O meio político cria novos qualificativos, principalmente negativos, como o gabinete do ódio. Seria um bunker digital, no Palácio do Planalto, destinado a compartilhar mentiras e difamações contra adversários – ou aos que ousam contrariar seus propósitos. As informações falsas, divulgadas principalmente pelas redes sociais, são chamadas de fake news. O termo, em inglês, existe desde o final do século XIX, mas só foi popularizada com Donald Trump.
A arma de quem usa a rede com má fé, é a de descontextualizar declarações e de desqualificar adversários. Também revela táticas de difamar, desestabilizar discussões, desconstruir discursos, manipular fotos. Felizmente, os usuários da internet já estão aprendendo a não servirem de massa de manobra nessa guerra virtual. É importante que os leitores não compartilhem mentiras e difamações. Receber, passivamente, tudo o que vem, não condiz com a nossa capacidade de diferenciar memes de origem duvidosa e denúncias no WhatsApp, de reportagens investigativas bem apuradas.

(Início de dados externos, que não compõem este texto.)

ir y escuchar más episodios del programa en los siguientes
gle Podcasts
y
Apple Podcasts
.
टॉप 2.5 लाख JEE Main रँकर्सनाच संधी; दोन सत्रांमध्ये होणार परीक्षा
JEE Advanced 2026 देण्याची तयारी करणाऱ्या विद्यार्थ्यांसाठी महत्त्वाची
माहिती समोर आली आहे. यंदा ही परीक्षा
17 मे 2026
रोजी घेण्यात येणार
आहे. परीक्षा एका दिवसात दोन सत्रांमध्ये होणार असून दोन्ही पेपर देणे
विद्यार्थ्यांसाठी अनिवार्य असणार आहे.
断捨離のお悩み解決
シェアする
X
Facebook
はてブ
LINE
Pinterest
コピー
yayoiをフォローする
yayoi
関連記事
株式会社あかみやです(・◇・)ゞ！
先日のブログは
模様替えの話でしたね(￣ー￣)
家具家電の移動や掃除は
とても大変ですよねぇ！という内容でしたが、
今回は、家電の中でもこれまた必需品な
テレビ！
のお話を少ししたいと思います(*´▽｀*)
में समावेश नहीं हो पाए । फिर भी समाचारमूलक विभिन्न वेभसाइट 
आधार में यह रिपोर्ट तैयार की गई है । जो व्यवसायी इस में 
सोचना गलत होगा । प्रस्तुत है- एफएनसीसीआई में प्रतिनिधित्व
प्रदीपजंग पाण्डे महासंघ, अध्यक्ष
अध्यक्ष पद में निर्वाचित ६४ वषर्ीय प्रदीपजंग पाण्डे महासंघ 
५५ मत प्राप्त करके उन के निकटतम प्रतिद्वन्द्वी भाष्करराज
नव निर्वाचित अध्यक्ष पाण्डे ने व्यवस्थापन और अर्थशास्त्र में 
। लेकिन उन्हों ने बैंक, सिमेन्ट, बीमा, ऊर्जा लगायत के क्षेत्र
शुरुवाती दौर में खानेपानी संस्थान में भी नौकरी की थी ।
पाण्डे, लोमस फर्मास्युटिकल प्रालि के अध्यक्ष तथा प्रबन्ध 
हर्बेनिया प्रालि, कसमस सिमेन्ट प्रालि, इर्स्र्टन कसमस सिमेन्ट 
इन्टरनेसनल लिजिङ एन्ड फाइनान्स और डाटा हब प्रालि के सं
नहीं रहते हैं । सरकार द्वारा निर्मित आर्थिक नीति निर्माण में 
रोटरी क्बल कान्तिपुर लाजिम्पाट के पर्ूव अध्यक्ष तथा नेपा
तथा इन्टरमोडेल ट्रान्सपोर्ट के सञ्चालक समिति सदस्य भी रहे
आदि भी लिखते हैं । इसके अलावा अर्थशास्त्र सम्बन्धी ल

O impulsionamento das fake news, à custa de dinheiro púbico ou privado, pode se configurar crime de injúria, difamação e calúnia. O direito de livre expressão, duramente conquistado, é assegurado pela Constituição. É vedada a censura, mas somos responsáveis por aquilo que dizemos ou divulgamos.
Nem tudo pode ser dito e nem sempre é censura. Imagine alguém se julgar no direito de gritar “Fogo” no circo lotado, invocando a livre expressão.